Dale Rollins figures he drove about a million miles in his career as an extension service biologist for the Texas A&M University system, what’s now called Texas AgriLife. Most of his trips were down seemingly endless West Texas highways. One December day in 1992, Rollins presented a program to the San Angelo Lion’s Club, and then headed for Childress (220 miles away) to talk with 4-H leaders. Along the way, he had an epiphany.

“As I drove along a lonely stretch of U.S. 83 between Aspermont and Guthrie, I contemplated that I could give such programs every day if I had the time and energy,” Rollins recalls. “Few of the programs required a PhD in wildlife management. I began mulling the idea of empowering youth as ambassadors for conservation awareness and the term ‘Bobwhite Brigade’ popped into my head.”

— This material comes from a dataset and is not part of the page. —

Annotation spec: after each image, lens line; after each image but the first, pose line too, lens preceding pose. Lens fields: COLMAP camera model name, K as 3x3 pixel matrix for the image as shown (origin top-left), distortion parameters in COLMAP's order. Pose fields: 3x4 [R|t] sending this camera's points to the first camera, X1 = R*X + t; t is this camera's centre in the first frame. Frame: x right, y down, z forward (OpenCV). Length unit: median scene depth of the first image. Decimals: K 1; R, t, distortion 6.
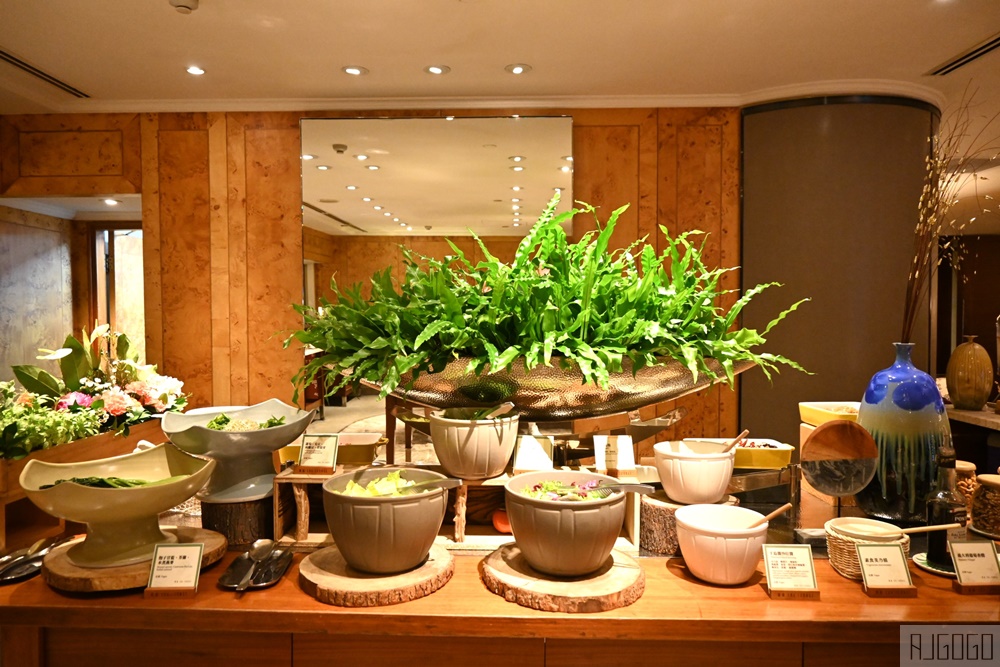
lens RADIAL K [[693.4, 0, 500.3], [0, 693.4, 334.5], [0, 0, 1]] dist [-0.001042, 0.000100]
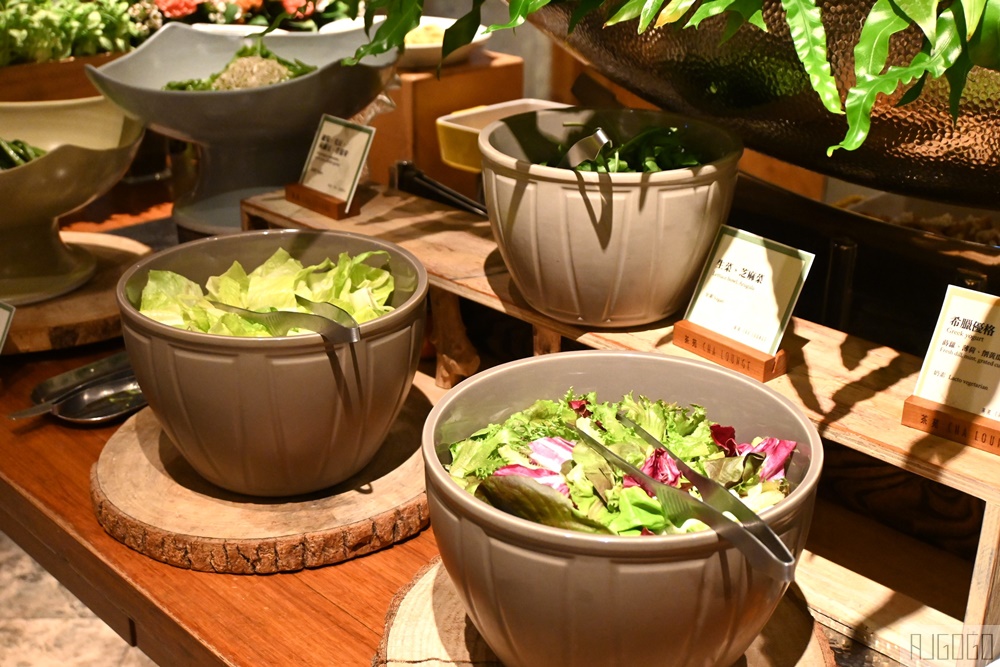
lens RADIAL K [[1245.2, 0, 499.6], [0, 1245.2, 333.7], [0, 0, 1]] dist [0.009709, 0.000000]
pose [[0.724929, 0.274698, -0.631680, 0.387057], [-0.028381, 0.928174, 0.371064, -0.026502], [0.688239, -0.251067, 0.680656, 0.590651]]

With the help of like-minded wildlife volunteers (and for the record, Rollins does have a PhD in wildlife management), Rollins organized the Bobwhite Brigade, a program that’s expanded to Texas Youth Brigades. The intense camps, usually held on large ranches, attract kids interested in quail, white-tailed deer, waterfowl, bass, and, new this year, ranch management for livestock. In 2014, seven Brigades are scheduled. Families who can’t afford the tuition can seek financial assistance.

About 2,600 “cadets” have already learned what it takes to maintain healthy fish and wildlife populations.